Vector search excels at meaning similarity but can be inaccurate with highly specific queries, such as product numbers, brand names, or industry acronyms. BM25 reliably finds these exact matches. Hybrid search combines both strengths: it is semantically flexible and precise with unique terms. According to Elastic Labs benchmarks (2023), this improves result relevance by +18 to +24% compared to BM25 alone.
What algorithms are used in hybrid search?
The keyword component is typically based on BM25 or related TF-IDF variants. The semantic component uses Dense Passage Retrieval (DPR), bi-encoder embedding models, or combined models like Contriever. The fusion happens via Reciprocal Rank Fusion (RRF) or a weighted linear combination of both scores. In advanced systems, a Cross-Encoder Re-Ranker often supplements the final ranking.
Does hybrid search support multiple languages?
Yes, if the embedding models used are multilingual. Multilingual models like mE5 or multilingual-e5-large map queries and documents in different languages into the same vector space — thus, an English question can also find German answers. The branchly AI Search module utilizes multilingual embeddings and natively supports 101 languages without requiring translated content to be available.
How do I measure if hybrid search provides better results?
The standard metric is NDCG@10 (Normalized Discounted Cumulative Gain at the top 10 results). It evaluates whether relevant hits appear in the top positions.

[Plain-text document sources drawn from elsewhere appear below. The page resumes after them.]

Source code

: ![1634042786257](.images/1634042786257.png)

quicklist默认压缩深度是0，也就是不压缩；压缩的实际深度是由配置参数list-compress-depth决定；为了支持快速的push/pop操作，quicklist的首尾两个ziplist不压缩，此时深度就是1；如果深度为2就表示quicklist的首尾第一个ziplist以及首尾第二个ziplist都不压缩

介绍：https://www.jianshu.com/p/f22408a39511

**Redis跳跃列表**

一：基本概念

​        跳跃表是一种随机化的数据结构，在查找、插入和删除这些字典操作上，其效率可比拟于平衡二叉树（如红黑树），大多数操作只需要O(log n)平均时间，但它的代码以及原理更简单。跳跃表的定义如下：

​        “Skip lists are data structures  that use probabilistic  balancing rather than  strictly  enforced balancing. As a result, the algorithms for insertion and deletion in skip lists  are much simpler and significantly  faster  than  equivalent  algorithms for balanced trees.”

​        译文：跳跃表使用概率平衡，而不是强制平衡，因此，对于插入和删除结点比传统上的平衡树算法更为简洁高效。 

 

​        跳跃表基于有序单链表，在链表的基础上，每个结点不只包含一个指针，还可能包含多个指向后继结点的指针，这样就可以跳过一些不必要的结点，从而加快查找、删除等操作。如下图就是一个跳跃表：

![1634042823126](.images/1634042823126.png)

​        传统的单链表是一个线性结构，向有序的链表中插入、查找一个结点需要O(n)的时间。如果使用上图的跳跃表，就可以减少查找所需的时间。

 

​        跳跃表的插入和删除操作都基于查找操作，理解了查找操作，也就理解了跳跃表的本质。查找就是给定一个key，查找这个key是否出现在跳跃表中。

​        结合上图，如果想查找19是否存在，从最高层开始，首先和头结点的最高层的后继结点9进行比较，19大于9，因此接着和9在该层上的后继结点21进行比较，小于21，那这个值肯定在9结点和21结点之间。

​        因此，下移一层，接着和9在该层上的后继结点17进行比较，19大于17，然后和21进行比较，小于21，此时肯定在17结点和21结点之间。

Other metrics include: MRR (Mean Reciprocal Rank, how high the first relevant hit stands), Recall@K (the proportion of relevant documents in the top K results), and for product search, the Click-Through Rate on search results. Weaviate benchmarks (2025) show nDCG@10 values from 0.61 to 0.71 for hybrid search across various datasets.
Is hybrid search more difficult to implement than classic search?
Yes, hybrid search requires two parallel indexes (inverted index for BM25, vector index for embeddings), infrastructure for embedding computation, and a fusion logic. This involves more effort than pure keyword search. Ready-made platforms like branchly completely take over this technical effort: The AI Search module can be integrated into existing websites without developer effort.
What data do I need to implement hybrid search?
You do not need training data or historical search logs. Hybrid search works out-of-the-box with your existing content: website texts, product catalogs, FAQ pages, blog articles. The embedding model is not trained on your data but applies a pre-trained model to your content. The more structured and extensive your content, the better the results.
How does hybrid search assist with personalization?
Hybrid search is the technical foundation — personalization comes through the combination with contextual data. Branchly combines hybrid search with session context: which pages has the visitor viewed so far? What have they searched for? What language do they speak? These contextual factors influence the re-ranking of search results, making the search not only generally relevant but also relevant to this visitor.
When is hybrid search worthwhile for a website?
Hybrid search is worthwhile as soon as a website has more than a few dozen content pages and visitors are actively searching for something. For e-commerce websites, tourism portals, and content-rich B2B sites, it is useful from day one. Branchly AI Search starts at €499/month for 1,000 sessions and scales with traffic. More decisive than the absolute page count is the question of whether you can afford to lose 81% of visitors after a disappointing search.